I have had the F77 I snagged on Ebay for about a week now, so I have had a little time to configure it, modify it to my liking, and get a feel for it. The caps are mostly original Model M caps from about 1988 (for now). The rest for the oddballs like the Geekhack Windows keys and dedicated media keys over the arrow keys are from Unicomp. I simply couldn't do the plain-looking modern usb cable, and mod aviator connectors onto most of the boards I care most about anyway, and I figured an oldschool beefy industrial design really deserved something with paracord for a nice retro cloth-covered look. I put a rubber washer between the aviator connector and the case ... because I didn't want to ruin that beautiful 80's style powder coat.
I think the more industrial-looking cable is a good fit.
Why not have a nice cap for it as well?
On to the boards as they come though. The powder coating job is fantastic. It does really look like something from out of the 80s, and looks and feels great in its own right regardless.
All I could think off offhand to compare it against is the bottom of this beige label Zenith Z-150 case. The F77 is obviously shinier, and there are a lot more individual blobs, which are also larger, but I think this varied a lot back then anyway. I don't have any original Zinc Fs to compare against.
Configuration was a breeze for me. I didn't have to adjust anything on the software side other than whatever tweaks to the mapping I wanted to do. I did have about 3 flippers that seemed to get stuck no matter how many times I would reseat the cap. The one that I noticed first I was able to fix by taking the whole plate sandwich apart and making sure that the spring was pulled all of the way down the post it is mounted on fairly uniformly, and then compare it against a good flipper assembly and bend the spring a bit until its profile seemed to match pretty well. The other two I noticed later, and I had already taken the sandwich apart multiple times for other curiosity reasons that night, so I attempted to fix them without disassembly. It was a pain, but I did end up being able to fix both of them by just sticking a flathead precision screwdriver (and sometimes gripped the spring with some needle nose pliers and pressed it down with that) down there to try to press the spring more snugly down the post of the flipper, working different spots until the spring sat fairly straight in relation to others. After that, working the switch vigorously a few minutes seemed to make them begin to function just as reliably as the one I had taken the sandwich apart to mess with, and sound as they should to boot.
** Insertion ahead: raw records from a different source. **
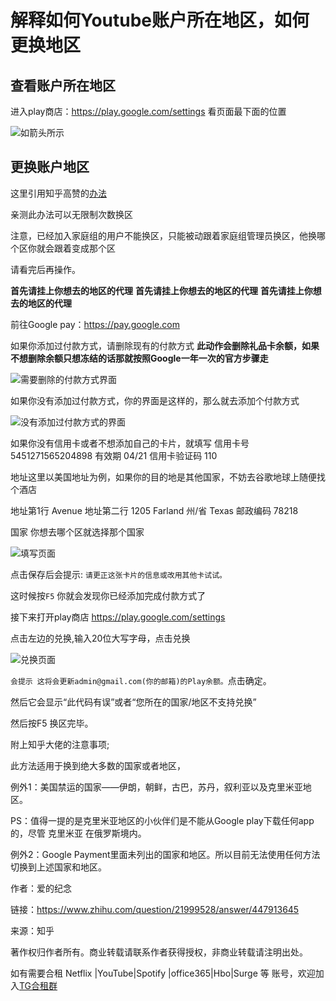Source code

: 解释如何Youtube账户所在地区，如何更换地区
====
查看账户所在地区
-------
进入play商店：https://play.google.com/settings 看页面最下面的位置


![如箭头所示](https://s2.ax1x.com/2019/10/20/KMZ06P.jpg) 



更换账户地区
-------

这里引用知乎高赞的<a href="https://www.zhihu.com/question/21999528" target="_blank">办法</a>


亲测此办法可以无限制次数换区


注意，已经加入家庭组的用户不能换区，只能被动跟着家庭组管理员换区，他换哪个区你就会跟着变成那个区


请看完后再操作。


__首先请挂上你想去的地区的代理__
__首先请挂上你想去的地区的代理__
__首先请挂上你想去的地区的代理__





前往Google pay：https://pay.google.com


 
 

如果你添加过付款方式，请删除现有的付款方式 __此动作会删除礼品卡余额，如果不想删除余额只想冻结的话那就按照Google一年一次的官方步骤走__


![需要删除的付款方式界面](https://s2.ax1x.com/2019/10/20/KM1Ins.jpg) 



如果你没有添加过付款方式，你的界面是这样的，那么就去添加个付款方式
 
 
 
![没有添加过付款方式的界面]( https://s2.ax1x.com/2019/10/20/KMew4J.png) 
 
 
 
 如果你没有信用卡或者不想添加自己的卡片，就填写 信用卡号 5451271565204898  有效期  04/21 信用卡验证码 110 
 
 地址这里以美国地址为例，如果你的目的地是其他国家，不妨去谷歌地球上随便找个酒店
 
 地址第1行 Avenue  地址第二行 1205 Farland  州/省 Texas  邮政编码  78218

 
 
 
 国家 你想去哪个区就选择那个国家
 
 
 
![填写页面](https://s2.ax1x.com/2019/10/20/KMnHAS.png)



点击保存后会提示: `请更正这张卡片的信息或改用其他卡试试。`


这时候按`F5` 你就会发现你已经添加完成付款方式了


接下来打开play商店 https://play.google.com/settings


点击左边的兑换,输入20位大写字母，点击兑换 


![兑换页面](https://s2.ax1x.com/2019/10/20/KMlCrR.jpg)


`会提示 这将会更新admin@gmail.com(你的邮箱)的Play余额。`点击确定。


然后它会显示“此代码有误”或者“您所在的国家/地区不支持兑换”


然后按F5 换区完毕。


附上知乎大佬的注意事项;

此方法适用于换到绝大多数的国家或者地区，


例外1：美国禁运的国家——伊朗，朝鲜，古巴，苏丹，叙利亚以及克里米亚地区。        


PS：值得一提的是克里米亚地区的小伙伴们是不能从Google play下载任何app的，尽管 克里米亚 在俄罗斯境内。


例外2：Google Payment里面未列出的国家和地区。所以目前无法使用任何方法切换到上述国家和地区。


作者：爱的纪念


链接：https://www.zhihu.com/question/21999528/answer/447913645


来源：知乎


著作权归作者所有。商业转载请联系作者获得授权，非商业转载请注明出处。


如有需要合租 Netflix |YouTube|Spotify |office365|Hbo|Surge 等 账号，欢迎加入<a href="https://t.me/hezu1" target="_blank">TG合租群</a>




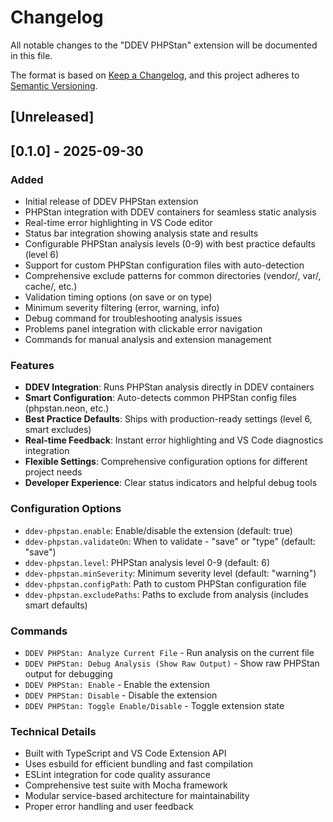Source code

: # Changelog

All notable changes to the "DDEV PHPStan" extension will be documented in this file.

The format is based on [Keep a Changelog](https://keepachangelog.com/en/1.0.0/),
and this project adheres to [Semantic Versioning](https://semver.org/spec/v2.0.0.html).

## [Unreleased]

## [0.1.0] - 2025-09-30

### Added

- Initial release of DDEV PHPStan extension
- PHPStan integration with DDEV containers for seamless static analysis
- Real-time error highlighting in VS Code editor
- Status bar integration showing analysis state and results
- Configurable PHPStan analysis levels (0-9) with best practice defaults (level 6)
- Support for custom PHPStan configuration files with auto-detection
- Comprehensive exclude patterns for common directories (vendor/, var/, cache/, etc.)
- Validation timing options (on save or on type)
- Minimum severity filtering (error, warning, info)
- Debug command for troubleshooting analysis issues
- Problems panel integration with clickable error navigation
- Commands for manual analysis and extension management

### Features

- **DDEV Integration**: Runs PHPStan analysis directly in DDEV containers
- **Smart Configuration**: Auto-detects common PHPStan config files (phpstan.neon, etc.)
- **Best Practice Defaults**: Ships with production-ready settings (level 6, smart excludes)
- **Real-time Feedback**: Instant error highlighting and VS Code diagnostics integration
- **Flexible Settings**: Comprehensive configuration options for different project needs
- **Developer Experience**: Clear status indicators and helpful debug tools

### Configuration Options

- `ddev-phpstan.enable`: Enable/disable the extension (default: true)
- `ddev-phpstan.validateOn`: When to validate - "save" or "type" (default: "save")
- `ddev-phpstan.level`: PHPStan analysis level 0-9 (default: 6)
- `ddev-phpstan.minSeverity`: Minimum severity level (default: "warning")
- `ddev-phpstan.configPath`: Path to custom PHPStan configuration file
- `ddev-phpstan.excludePaths`: Paths to exclude from analysis (includes smart defaults)

### Commands

- `DDEV PHPStan: Analyze Current File` - Run analysis on the current file
- `DDEV PHPStan: Debug Analysis (Show Raw Output)` - Show raw PHPStan output for debugging
- `DDEV PHPStan: Enable` - Enable the extension
- `DDEV PHPStan: Disable` - Disable the extension
- `DDEV PHPStan: Toggle Enable/Disable` - Toggle extension state

### Technical Details

- Built with TypeScript and VS Code Extension API
- Uses esbuild for efficient bundling and fast compilation
- ESLint integration for code quality assurance
- Comprehensive test suite with Mocha framework
- Modular service-based architecture for maintainability
- Proper error handling and user feedback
I imagine that frustation over this may be why the original owner decided to just list the thing on Ebay when it is basically still brand new, but it really only took a little problem-solving. I also can't say whether or not these problems were initially user-error in that regard either.
Once I had everything working, one of the first things I noticed was that the switches (initially) felt a little rougher than an original Model F, but still far better than an M. I'm attributing this to this being a brand new board and the old Fs being all 30+-years-old. After typing on it for some time, quite a few of the alphanumeric keys already feel just as smooth as my original F boards.
Once I began comparing the feel in smoothness against one of my F ATs and my F XT, I noticed immediately that the weighting of the new boards actually feels even lighter than the original Fs, by a noticeable amount. I imagine there's a minor difference in the spring specs. My next, and most interesting, observation is that the actuation point, and tactile event, is actually quite a bit higher than that of the originals. Very close, in fact, to a Model M. I don't believe that there's a big enough difference between M and F caps to be the source of this, but perhaps? My original Fs are almost at full travel by the time that they actuate. This board is closer to a mid-high actuation point in my estimation. I couldn't quite believe this myself and initially attributed it to the lighter springs, but it was apparent even when comparing them side by side and seeing how far the cap would dip compared to the others before reaching the tactile event. I suppose that, with this design, a difference in springs may even slightly modify the point at which those springs buckle, even if the entirety of the rest of the design were identical. In all other regards, they feel just like the originals.
The difference in sound between the F77, F XT, and F AT is interesting, to say the least. The XT, of course, is extremely high-pitched and pingy. The F AT is the deepest and most subdued of the three. The F77 seems to have some characteristics of both. In spite of the entire case being made of metal, that metal is very thick, and it seems to simultaneously keep the overall pitch lower than the XT, but still almost as pingy and reverberant. Mine came, from the original owner, with nothing on the spacebar stabilizer, so it is a little wobbly and squeaky. I'm not one to care much at all about that sort of thing, but I imagine I'll just slap some dielectric grease on it and call it good if I ever bother with anything.
These things are wonderfully solid, and very thick. I think I own RIFLES that weigh less than this slab of zinc, and it is a joy to experience that. My stepped drill bit was having trouble just hacking through this thing. Overall build quality is top notch.
I think these are fantastic boards overall, and worth every penny. I imagine I'll be using this one (and at least another once my direct order ships) heavily for many, many, many years to come.